▸ Activity
Reproduce exactly the lines below, starting with the line that contains "Gameplay with a controller (Xbox" and ending with the last line of the records, both included, and nothing else.
BEGIN Information provided
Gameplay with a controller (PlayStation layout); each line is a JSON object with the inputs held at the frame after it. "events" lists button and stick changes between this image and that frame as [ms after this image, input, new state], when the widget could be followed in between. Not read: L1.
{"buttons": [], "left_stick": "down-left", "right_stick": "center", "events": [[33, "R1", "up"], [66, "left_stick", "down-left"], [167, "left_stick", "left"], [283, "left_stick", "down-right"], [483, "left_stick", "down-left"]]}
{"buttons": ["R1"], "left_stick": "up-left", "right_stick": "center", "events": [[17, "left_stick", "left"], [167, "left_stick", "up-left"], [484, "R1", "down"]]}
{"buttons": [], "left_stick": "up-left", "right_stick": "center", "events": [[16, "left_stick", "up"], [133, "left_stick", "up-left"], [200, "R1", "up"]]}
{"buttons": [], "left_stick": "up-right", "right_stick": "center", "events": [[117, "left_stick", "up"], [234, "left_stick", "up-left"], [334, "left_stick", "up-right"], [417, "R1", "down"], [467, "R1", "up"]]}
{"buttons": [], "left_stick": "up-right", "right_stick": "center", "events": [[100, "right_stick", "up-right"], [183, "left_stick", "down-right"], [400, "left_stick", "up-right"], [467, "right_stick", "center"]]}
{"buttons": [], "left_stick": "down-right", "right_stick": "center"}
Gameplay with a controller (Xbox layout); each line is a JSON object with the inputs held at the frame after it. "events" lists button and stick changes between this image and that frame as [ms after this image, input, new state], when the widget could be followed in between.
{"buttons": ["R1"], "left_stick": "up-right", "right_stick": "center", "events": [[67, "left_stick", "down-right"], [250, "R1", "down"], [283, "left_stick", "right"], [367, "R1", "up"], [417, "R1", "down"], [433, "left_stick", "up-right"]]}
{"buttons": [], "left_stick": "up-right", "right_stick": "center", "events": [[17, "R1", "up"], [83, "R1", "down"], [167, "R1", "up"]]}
END Information provided
▸ Exercise solution
Gameplay with a controller (Xbox layout); each line is a JSON object with the inputs held at the frame after it. "events" lists button and stick changes between this image and that frame as [ms after this image, input, new state], when the widget could be followed in between.
{"buttons": ["R1"], "left_stick": "up-right", "right_stick": "center", "events": [[67, "left_stick", "down-right"], [250, "R1", "down"], [283, "left_stick", "right"], [367, "R1", "up"], [417, "R1", "down"], [433, "left_stick", "up-right"]]}
{"buttons": [], "left_stick": "up-right", "right_stick": "center", "events": [[17, "R1", "up"], [83, "R1", "down"], [167, "R1", "up"]]}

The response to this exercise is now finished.